What you have to do:
Each line below from the one containing "2. ⚠️ **لا تنسى**" through the one containing "Архитектура модуля для" should be output exactly as it stands, and no other line should appear.

Stored data entries
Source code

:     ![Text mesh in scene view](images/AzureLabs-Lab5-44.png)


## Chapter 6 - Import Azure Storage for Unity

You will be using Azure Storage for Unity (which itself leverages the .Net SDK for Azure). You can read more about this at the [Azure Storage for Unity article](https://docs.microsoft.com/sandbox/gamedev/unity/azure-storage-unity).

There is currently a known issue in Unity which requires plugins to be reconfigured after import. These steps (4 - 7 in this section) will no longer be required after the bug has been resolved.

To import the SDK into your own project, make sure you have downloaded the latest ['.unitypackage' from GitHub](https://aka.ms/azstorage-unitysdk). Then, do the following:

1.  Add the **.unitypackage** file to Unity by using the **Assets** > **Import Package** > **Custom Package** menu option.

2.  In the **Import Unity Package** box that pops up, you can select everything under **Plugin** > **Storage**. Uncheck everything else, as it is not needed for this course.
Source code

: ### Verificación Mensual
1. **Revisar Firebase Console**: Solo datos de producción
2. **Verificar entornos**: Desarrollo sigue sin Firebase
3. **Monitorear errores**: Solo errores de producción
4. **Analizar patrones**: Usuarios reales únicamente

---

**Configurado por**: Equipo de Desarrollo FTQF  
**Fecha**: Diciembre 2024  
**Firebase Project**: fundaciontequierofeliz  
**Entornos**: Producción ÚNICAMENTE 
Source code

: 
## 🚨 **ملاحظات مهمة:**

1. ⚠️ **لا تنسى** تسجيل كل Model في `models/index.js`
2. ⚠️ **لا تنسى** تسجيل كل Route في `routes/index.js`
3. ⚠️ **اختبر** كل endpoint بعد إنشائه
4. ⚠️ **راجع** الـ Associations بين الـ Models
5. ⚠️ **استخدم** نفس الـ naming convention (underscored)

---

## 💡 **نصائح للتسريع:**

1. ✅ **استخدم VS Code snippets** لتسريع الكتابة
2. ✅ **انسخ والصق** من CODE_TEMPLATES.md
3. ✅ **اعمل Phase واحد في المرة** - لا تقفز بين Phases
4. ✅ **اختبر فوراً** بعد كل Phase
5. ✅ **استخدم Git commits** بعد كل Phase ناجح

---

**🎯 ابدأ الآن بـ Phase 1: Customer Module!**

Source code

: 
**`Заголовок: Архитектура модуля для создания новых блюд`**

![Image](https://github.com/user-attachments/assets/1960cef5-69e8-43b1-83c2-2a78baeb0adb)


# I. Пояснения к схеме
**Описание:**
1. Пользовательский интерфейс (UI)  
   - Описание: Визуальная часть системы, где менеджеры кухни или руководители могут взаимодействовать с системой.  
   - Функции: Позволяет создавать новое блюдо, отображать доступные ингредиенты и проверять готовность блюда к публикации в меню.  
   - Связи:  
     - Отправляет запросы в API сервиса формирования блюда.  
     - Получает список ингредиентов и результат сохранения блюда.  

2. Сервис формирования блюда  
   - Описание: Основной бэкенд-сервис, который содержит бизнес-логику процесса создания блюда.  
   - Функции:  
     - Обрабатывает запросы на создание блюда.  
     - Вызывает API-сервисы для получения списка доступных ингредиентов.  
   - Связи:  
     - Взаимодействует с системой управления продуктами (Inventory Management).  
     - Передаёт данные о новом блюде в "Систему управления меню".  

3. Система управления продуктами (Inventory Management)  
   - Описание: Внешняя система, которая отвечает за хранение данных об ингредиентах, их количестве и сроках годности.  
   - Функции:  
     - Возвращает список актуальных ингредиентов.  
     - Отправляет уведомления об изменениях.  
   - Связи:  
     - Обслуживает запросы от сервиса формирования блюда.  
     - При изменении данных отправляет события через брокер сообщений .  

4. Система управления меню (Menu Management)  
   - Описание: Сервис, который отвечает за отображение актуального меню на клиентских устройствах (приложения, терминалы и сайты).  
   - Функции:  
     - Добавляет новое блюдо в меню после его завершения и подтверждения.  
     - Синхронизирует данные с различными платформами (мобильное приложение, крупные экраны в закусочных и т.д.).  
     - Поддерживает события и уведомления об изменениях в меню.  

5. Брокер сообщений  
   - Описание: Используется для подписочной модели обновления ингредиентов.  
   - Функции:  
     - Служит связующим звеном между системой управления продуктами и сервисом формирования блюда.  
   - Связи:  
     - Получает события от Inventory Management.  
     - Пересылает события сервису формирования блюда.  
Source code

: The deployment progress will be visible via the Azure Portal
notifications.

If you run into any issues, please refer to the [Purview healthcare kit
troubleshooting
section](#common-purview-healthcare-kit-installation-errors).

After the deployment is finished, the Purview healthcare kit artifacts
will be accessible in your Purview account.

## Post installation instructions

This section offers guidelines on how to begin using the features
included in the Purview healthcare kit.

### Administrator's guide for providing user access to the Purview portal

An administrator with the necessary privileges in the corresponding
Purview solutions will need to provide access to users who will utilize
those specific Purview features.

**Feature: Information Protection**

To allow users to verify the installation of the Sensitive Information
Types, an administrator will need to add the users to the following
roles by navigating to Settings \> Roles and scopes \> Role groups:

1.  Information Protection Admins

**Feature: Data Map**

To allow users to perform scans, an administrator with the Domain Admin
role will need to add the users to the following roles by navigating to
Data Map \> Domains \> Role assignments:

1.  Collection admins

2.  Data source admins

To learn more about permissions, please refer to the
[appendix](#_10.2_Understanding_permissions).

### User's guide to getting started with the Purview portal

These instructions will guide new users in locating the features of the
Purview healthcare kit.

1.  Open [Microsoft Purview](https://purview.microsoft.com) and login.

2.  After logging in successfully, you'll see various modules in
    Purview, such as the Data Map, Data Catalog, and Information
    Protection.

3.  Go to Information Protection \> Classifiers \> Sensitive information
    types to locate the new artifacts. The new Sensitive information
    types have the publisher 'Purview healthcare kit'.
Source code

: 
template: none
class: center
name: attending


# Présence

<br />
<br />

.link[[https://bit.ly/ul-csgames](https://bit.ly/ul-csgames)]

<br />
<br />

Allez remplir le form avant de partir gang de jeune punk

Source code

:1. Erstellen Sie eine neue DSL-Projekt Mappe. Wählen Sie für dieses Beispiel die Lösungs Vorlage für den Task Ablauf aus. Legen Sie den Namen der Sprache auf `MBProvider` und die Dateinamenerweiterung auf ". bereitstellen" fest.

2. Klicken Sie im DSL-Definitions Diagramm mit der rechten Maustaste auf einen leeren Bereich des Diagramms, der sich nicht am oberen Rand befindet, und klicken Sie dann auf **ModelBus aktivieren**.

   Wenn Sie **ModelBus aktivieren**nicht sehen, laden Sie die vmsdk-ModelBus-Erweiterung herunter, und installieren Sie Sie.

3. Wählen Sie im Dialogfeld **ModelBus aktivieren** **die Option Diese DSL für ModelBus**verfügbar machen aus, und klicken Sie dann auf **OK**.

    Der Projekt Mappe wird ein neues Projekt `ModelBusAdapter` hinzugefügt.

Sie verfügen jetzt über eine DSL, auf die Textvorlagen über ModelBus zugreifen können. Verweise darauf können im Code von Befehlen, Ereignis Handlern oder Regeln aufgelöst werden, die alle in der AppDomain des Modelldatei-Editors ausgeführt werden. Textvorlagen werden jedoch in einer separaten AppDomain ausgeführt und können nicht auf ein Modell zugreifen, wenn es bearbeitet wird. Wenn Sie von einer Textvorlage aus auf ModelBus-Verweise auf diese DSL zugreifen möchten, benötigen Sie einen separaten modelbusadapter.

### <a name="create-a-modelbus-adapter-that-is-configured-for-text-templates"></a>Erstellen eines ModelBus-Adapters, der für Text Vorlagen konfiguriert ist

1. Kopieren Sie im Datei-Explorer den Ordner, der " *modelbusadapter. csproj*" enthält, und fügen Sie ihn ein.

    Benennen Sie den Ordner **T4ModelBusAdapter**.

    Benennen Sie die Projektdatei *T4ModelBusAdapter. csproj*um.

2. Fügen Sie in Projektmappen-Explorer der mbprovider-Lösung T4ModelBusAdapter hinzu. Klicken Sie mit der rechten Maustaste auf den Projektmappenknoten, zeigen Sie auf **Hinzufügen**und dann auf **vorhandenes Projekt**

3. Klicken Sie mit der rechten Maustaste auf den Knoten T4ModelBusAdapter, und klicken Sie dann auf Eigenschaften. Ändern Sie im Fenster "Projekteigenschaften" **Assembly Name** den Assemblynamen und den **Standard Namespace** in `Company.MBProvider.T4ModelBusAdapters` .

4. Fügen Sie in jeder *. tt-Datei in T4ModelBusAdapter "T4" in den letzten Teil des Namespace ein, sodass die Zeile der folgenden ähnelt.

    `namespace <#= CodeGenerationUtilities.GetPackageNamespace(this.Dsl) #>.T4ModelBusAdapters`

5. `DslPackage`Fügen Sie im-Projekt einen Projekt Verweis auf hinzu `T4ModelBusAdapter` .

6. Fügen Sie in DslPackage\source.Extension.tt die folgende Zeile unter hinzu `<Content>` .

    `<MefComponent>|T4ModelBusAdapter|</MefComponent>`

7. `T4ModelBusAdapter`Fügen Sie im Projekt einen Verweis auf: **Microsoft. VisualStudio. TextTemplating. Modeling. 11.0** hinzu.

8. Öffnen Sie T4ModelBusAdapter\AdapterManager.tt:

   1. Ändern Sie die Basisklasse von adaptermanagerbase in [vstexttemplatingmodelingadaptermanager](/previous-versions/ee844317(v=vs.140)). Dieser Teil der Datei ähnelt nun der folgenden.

Your solution:
2. ⚠️ **لا تنسى** تسجيل كل Route في `routes/index.js`
3. ⚠️ **اختبر** كل endpoint بعد إنشائه
4. ⚠️ **راجع** الـ Associations بين الـ Models
5. ⚠️ **استخدم** نفس الـ naming convention (underscored)

---

## 💡 **نصائح للتسريع:**

1. ✅ **استخدم VS Code snippets** لتسريع الكتابة
2. ✅ **انسخ والصق** من CODE_TEMPLATES.md
3. ✅ **اعمل Phase واحد في المرة** - لا تقفز بين Phases
4. ✅ **اختبر فوراً** بعد كل Phase
5. ✅ **استخدم Git commits** بعد كل Phase ناجح

---

**🎯 ابدأ الآن بـ Phase 1: Customer Module!**

Source code

: 
**`Заголовок: Архитектура модуля для создания новых блюд`**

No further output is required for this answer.